| EXERCISE DETAILS |
Transcribe the whole listing below. Pictures do not go in the copy.

| GIVEN INFORMATION |
[Start of Attachment]

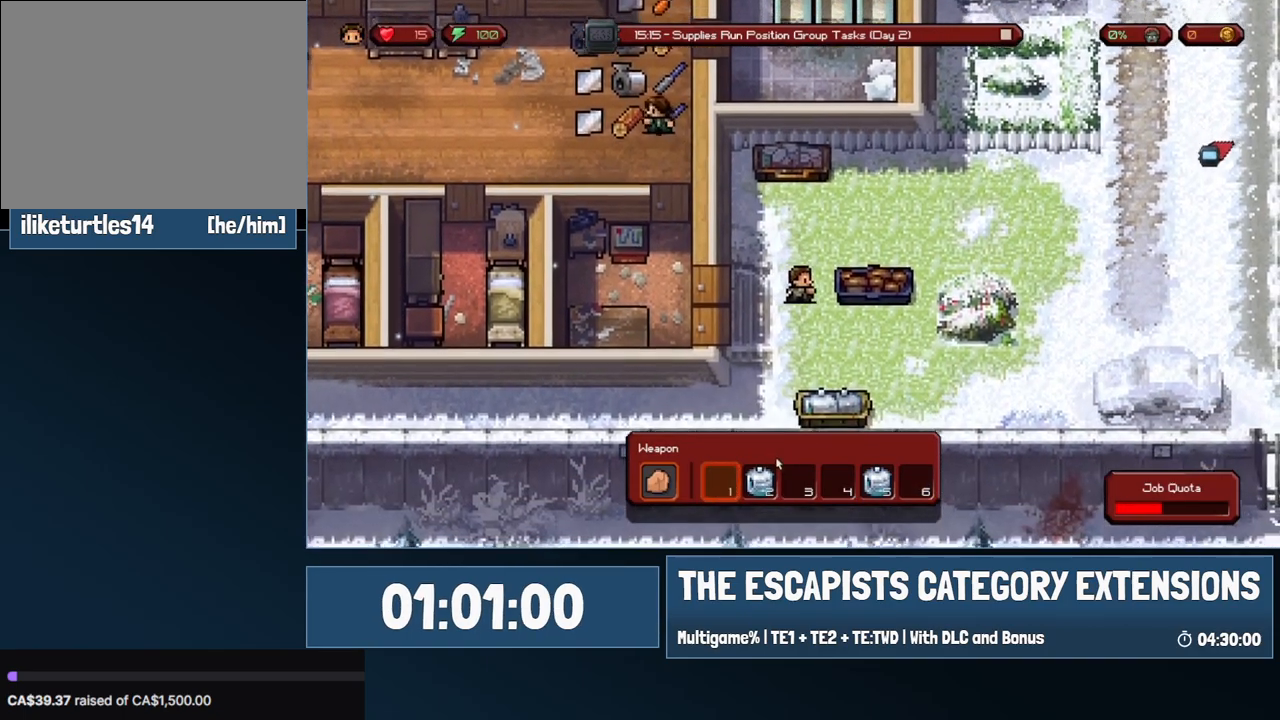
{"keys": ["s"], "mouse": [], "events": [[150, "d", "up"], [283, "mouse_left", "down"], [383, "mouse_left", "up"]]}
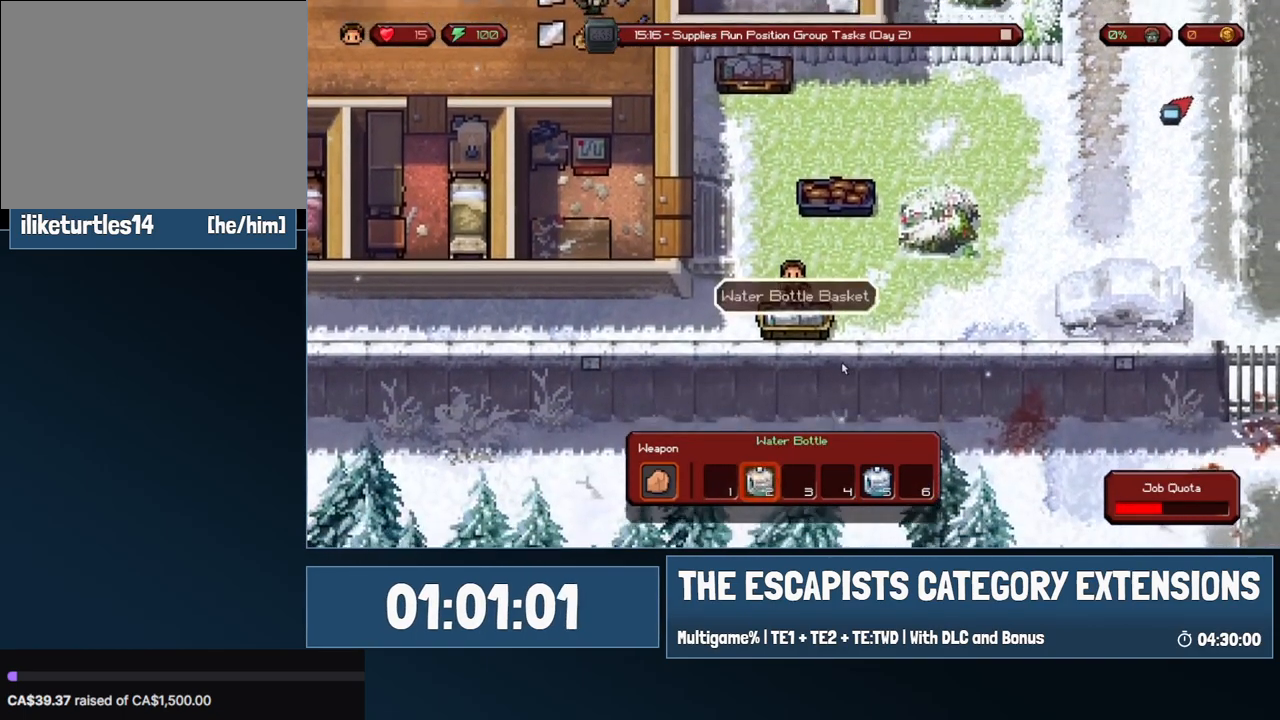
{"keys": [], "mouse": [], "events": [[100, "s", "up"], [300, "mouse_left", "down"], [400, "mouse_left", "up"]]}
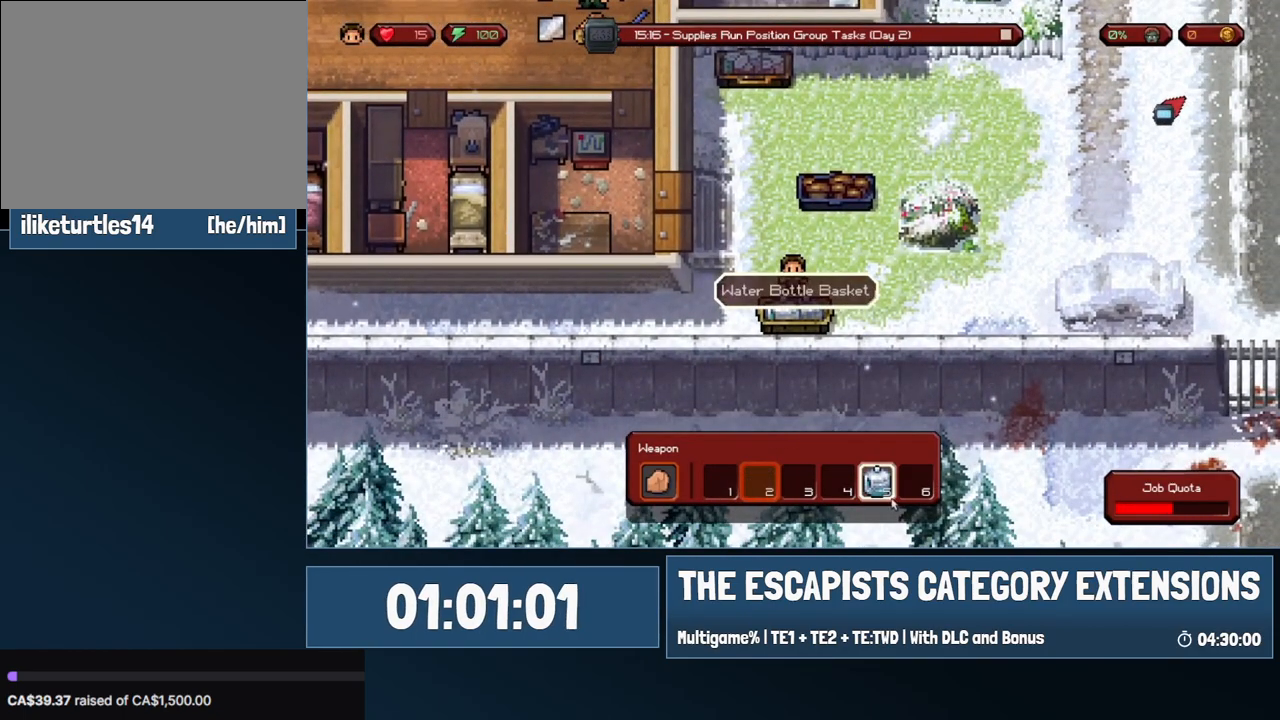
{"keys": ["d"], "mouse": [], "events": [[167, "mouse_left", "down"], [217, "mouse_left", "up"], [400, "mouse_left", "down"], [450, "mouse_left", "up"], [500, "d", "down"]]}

[End of Attachment]

| ANSWER SPACE |
{"keys": ["s"], "mouse": [], "events": [[150, "d", "up"], [283, "mouse_left", "down"], [383, "mouse_left", "up"]]}
{"keys": [], "mouse": [], "events": [[100, "s", "up"], [300, "mouse_left", "down"], [400, "mouse_left", "up"]]}
{"keys": ["d"], "mouse": [], "events": [[167, "mouse_left", "down"], [217, "mouse_left", "up"], [400, "mouse_left", "down"], [450, "mouse_left", "up"], [500, "d", "down"]]}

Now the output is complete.